** Tasks for this exercise **
• A. In the press release below on the Newmarket Viaduct Replacement Project, what name was given to the 860 tonne launching gantry?
• B. From the viaduct press release below, reproduce word for word everything from "The Prime Minister unveiled" down to "old northbound viaduct.".

** Extract **
-- Opening Marker --

Press Release – New Zealand Transport Agency
The Transport Agency formally completed work on Auckland’s Newmarket Viaduct Replacement Project today (15 March 2013) at a ceremony led by the Prime Minister John Key.
The $244m project attracted worldwide attention for ground breaking engineering techniques employed to keep New Zealand’s busiest section of motorway open while the old viaduct was removed and the new one constructed.
The NZTA’s State Highways Manager for Auckland and Northland, Tommy Parker, says the project’s workers and the people of New Zealand can jointly take pride from the successful completion of the new viaduct.
“The innovation and engineering skill used on this project has attracted a huge amount of attention overseas. Almost a quarter of a million vehicles use the viaduct and the streets under it every day, and to keep that traffic moving with a minimum of disruption is a remarkable and outstanding achievement .”
Mr Parker says one of the keys to success was the support and co-operation the project received from drivers.
“With many of our project team working within centimetres of a live high-speed motorway, that support was critical. The best way we can say ‘thank you’ is to successfully complete a viaduct that is seismically stronger, with wider lanes for safer travel, and that has improved driving all the way from the Auckland Harbour Bridge to the Greenlane interchange – the busiest section of Auckland’s motorway network.”
Mr Parker says it is not only the patience of drivers who have contributed to the successful project.
“A project this big has caused a fair amount of disruption at ground level, but Newmarket has been a fantastic neighbour and we hope all our work here will help enhance the community.”
The Prime Minister unveiled a plaque to mark the end of construction. Mr Key was accompanied by the Minister of Transport, Hon Gerry Brownlee, officials from the NZTA and the Newmarket Connection Alliance which constructed the new viaduct, Ngati Whatua leaders, and city and community leaders.
The project was completed in four stages. A new southbound viaduct was constructed first and the old southbound viaduct then removed. In the space where it had stood since the 1960s, the new northbound lanes were constructed. The fourth stage was the removal of the old northbound viaduct.
One of the project’s key innovations was the use of the 860 tonne launching gantry known as Big Blue, which lifted or lowered more than 900 segments of concrete weighing on average 70 tonnes.
“The gantry’s winning performance is a reflection of the skills at Newmarket demonstrated throughout the project,” Mr Parker says. “The gantry team usually had to work in the dark, and in all weathers to ensure their work continued on time and safely.”
The project involved more than 1.6 million man hours of work. About a third of those – or 450,000 – were spent on high risk works and Mr Parker says the safety record won national and international recognition.
“New Zealand’s construction industry will benefit from the knowledge that has been gained and shared, and the standards that have been in safety management at Newmarket,” he says
The Newmarket Viaduct Replacement Project was undertaken by the NGA Newmarket Alliance of NZTA with its partners, Leighton Contractors, Fulton Hogan, VSL, URS, Beca, Boffa Miskell and Tonkin & Taylor.
Mr Parker says Newmarket is one in a series of projects and investments that are part of the NZTA’s long term strategy to improve Auckland’s transport connections
“The innovation and skill demonstrated so well at Newmarket will continue. Whether it’s freight or people, or objective is to provide more travel choices, more travel reliability and more travel safety,” says Mr Parker.
Press Release – New Zealand Government
Transport Minister Gerry Brownlee says the formal completion today of the Newmarket Viaduct Replacement Project marks a key milestone in the Government’s long-term strategy to improve transport connections in Auckland and grow the region’s economy.

-- Closing Marker --

** The data **

-- Opening Marker --

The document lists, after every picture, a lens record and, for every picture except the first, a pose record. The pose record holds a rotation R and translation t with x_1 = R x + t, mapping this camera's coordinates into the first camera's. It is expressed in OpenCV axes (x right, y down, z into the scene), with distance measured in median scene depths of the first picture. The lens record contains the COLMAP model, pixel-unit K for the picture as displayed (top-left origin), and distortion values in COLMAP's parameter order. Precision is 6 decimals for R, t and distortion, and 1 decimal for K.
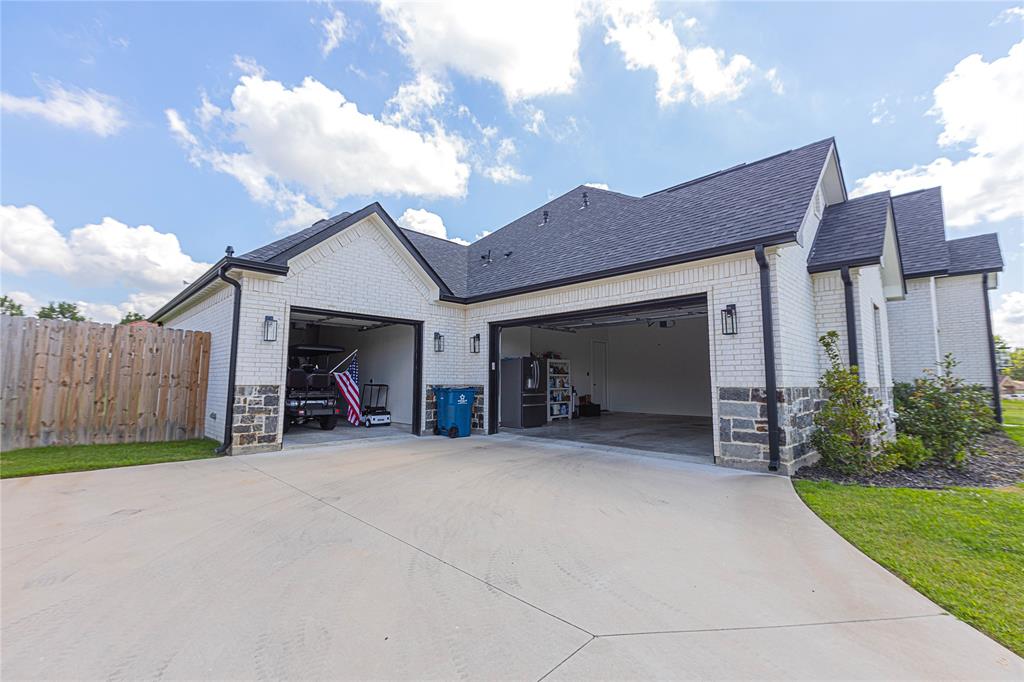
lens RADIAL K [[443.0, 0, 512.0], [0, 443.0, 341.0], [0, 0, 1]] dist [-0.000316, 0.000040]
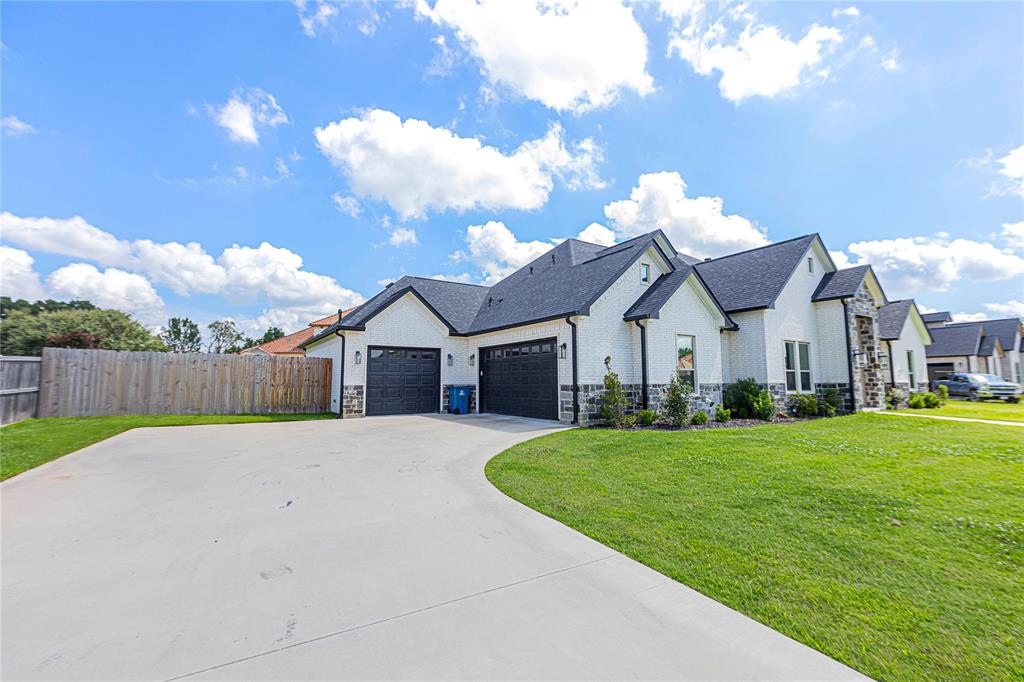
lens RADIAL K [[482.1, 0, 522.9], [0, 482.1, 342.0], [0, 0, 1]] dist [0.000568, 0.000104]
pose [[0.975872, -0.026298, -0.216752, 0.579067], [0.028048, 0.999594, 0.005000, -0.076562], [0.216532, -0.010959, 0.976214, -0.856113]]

-- Closing Marker --

** Solutions to each task **
• A. Big Blue

• B.
The Prime Minister unveiled a plaque to mark the end of construction. Mr Key was accompanied by the Minister of Transport, Hon Gerry Brownlee, officials from the NZTA and the Newmarket Connection Alliance which constructed the new viaduct, Ngati Whatua leaders, and city and community leaders.
The project was completed in four stages. A new southbound viaduct was constructed first and the old southbound viaduct then removed. In the space where it had stood since the 1960s, the new northbound lanes were constructed. The fourth stage was the removal of the old northbound viaduct.